== Data to use
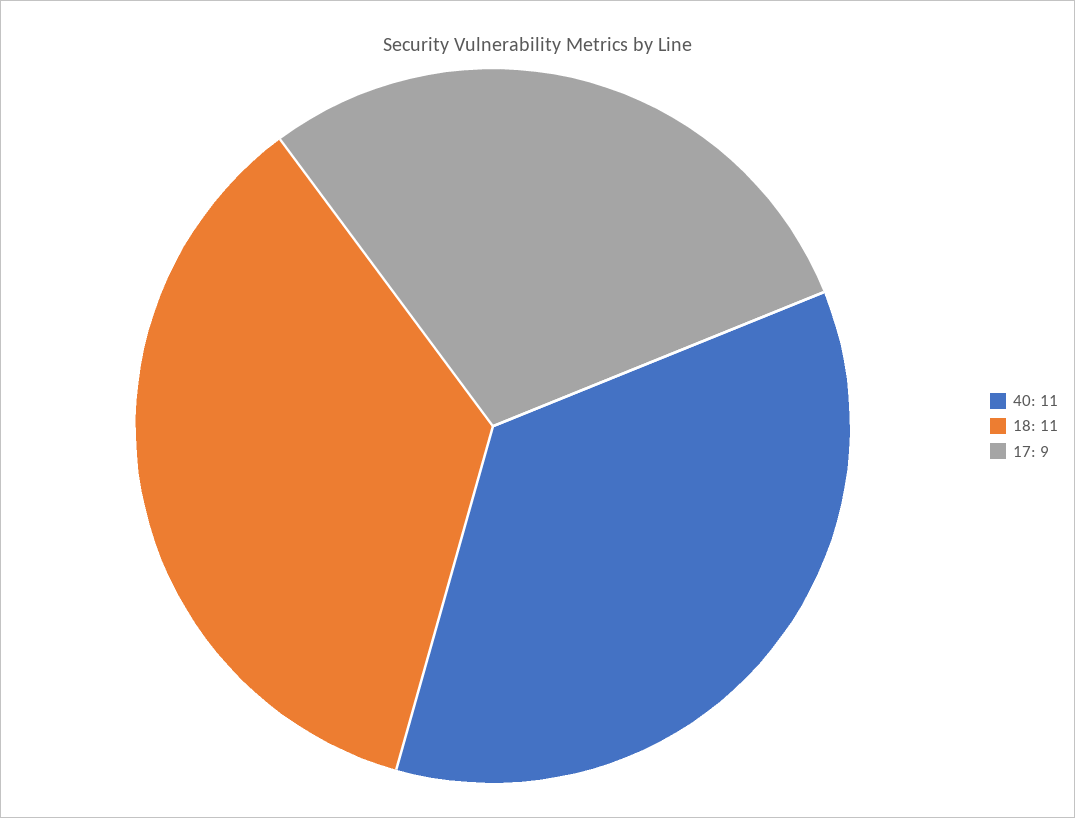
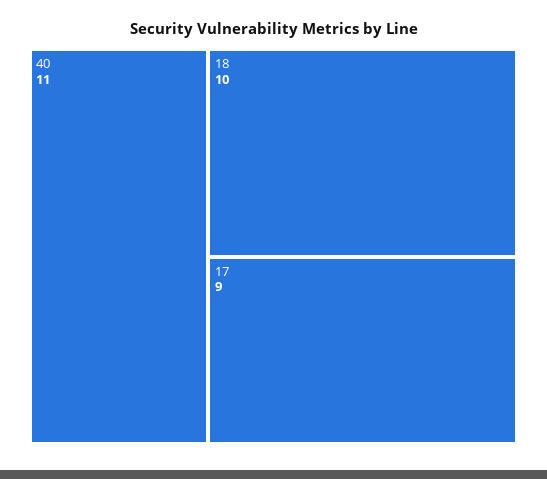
  {
    "40": 11,
-   "18": 11,
+   "18": 10,
    "17": 9
  }

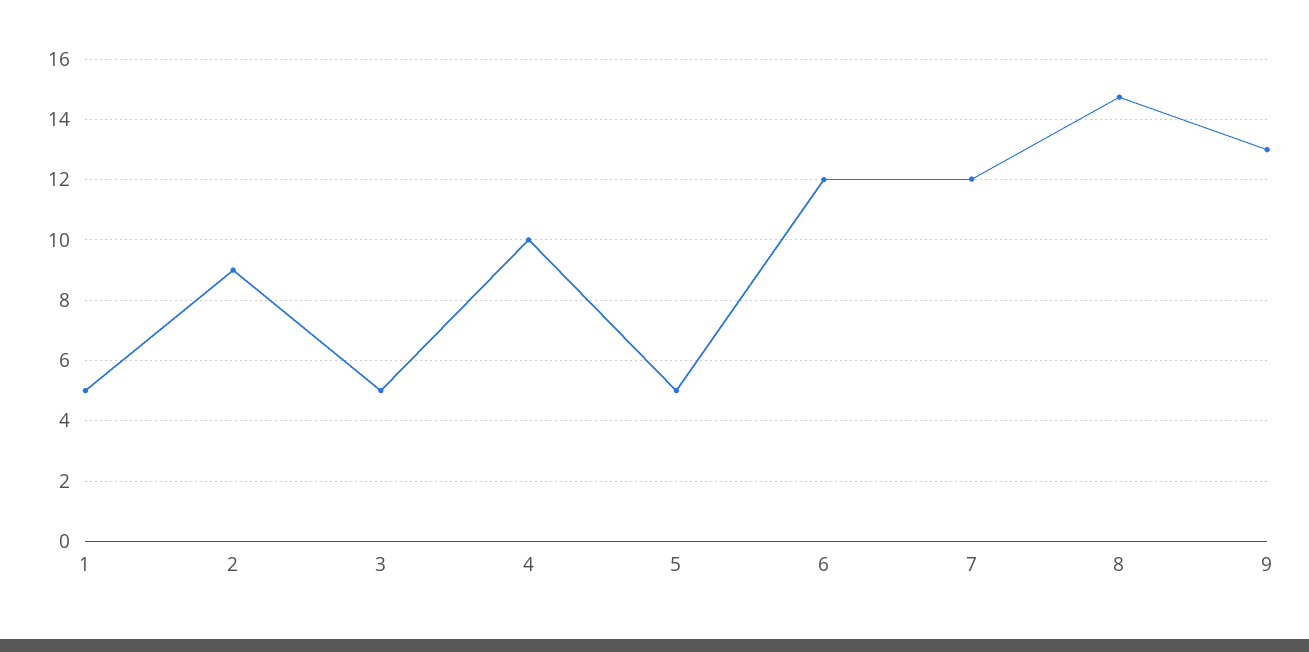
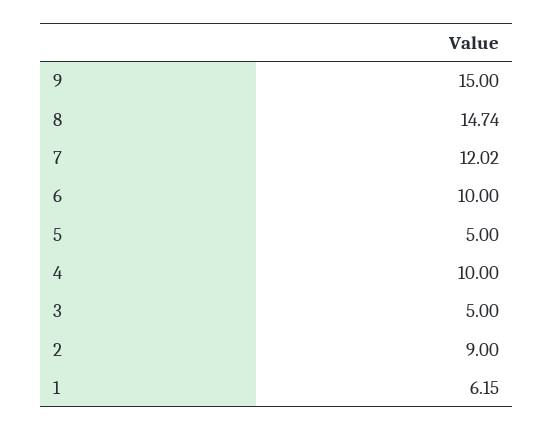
  {
-   "1": 5,
+   "1": 6.15,
    "2": 9,
    "3": 5,
    "4": 10,
    "5": 5,
-   "6": 12,
+   "6": 10,
    "7": 12.02,
    "8": 14.74,
-   "9": 13
+   "9": 15
  }

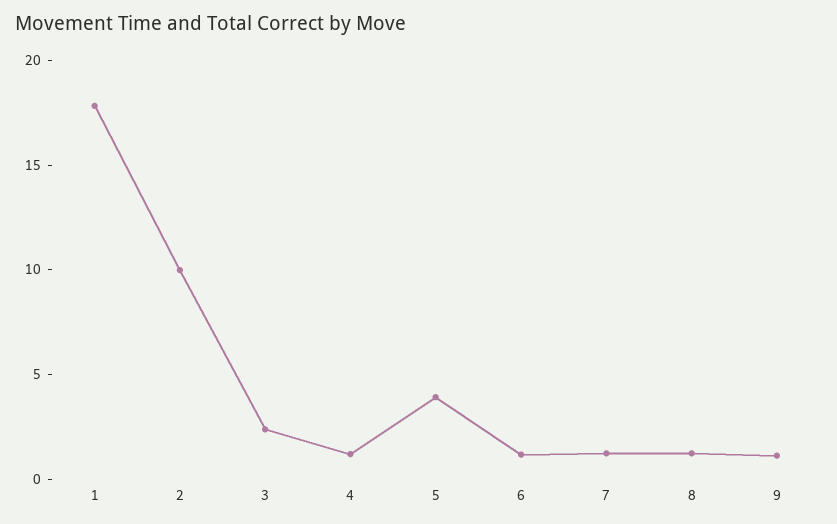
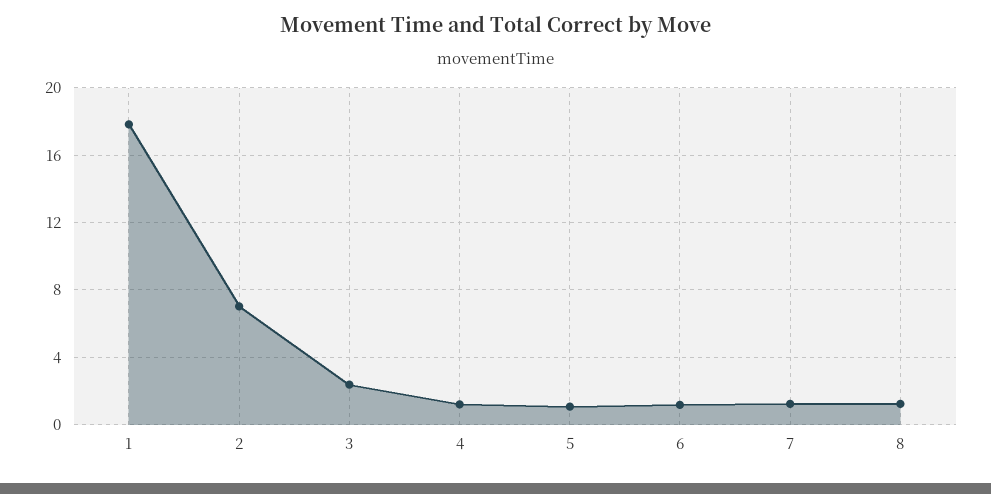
  {
    "1": 18,
-   "2": 10,
+   "2": 7,
    "3": 2.5,
    "4": 1,
-   "5": 4,
+   "5": 1,
    "6": 1,
    "7": 1,
-   "8": 1,
+   "8": 1
-   "9": 1
  }

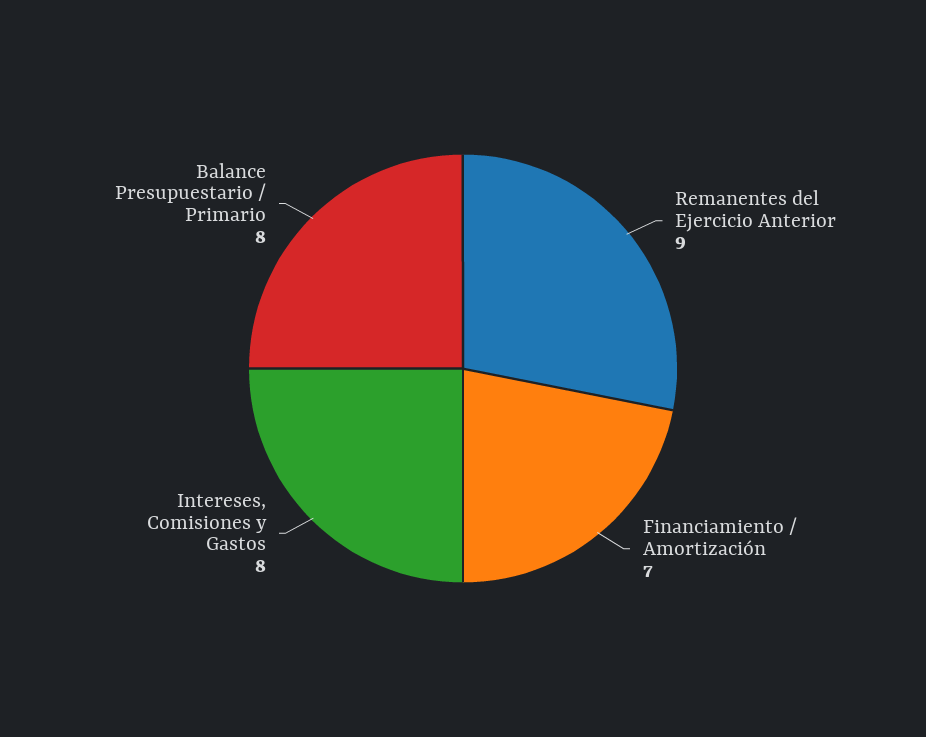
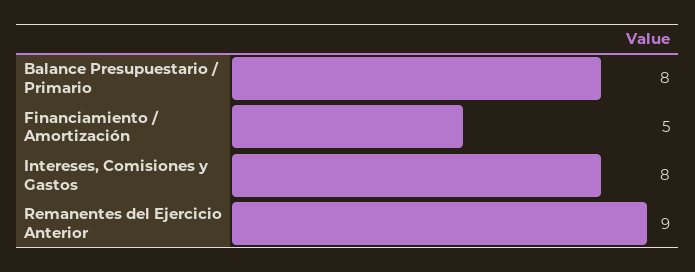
  {
    "Remanentes del Ejercicio Anterior": 9,
-   "Financiamiento / Amortización": 7,
+   "Financiamiento / Amortización": 5,
    "Intereses, Comisiones y Gastos": 8,
    "Balance Presupuestario / Primario": 8
  }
====
▶ Task to complete
Copy out the lines above that hold the string "Amortización".

▶ Solution
-   "Financiamiento / Amortización": 7,
+   "Financiamiento / Amortización": 5,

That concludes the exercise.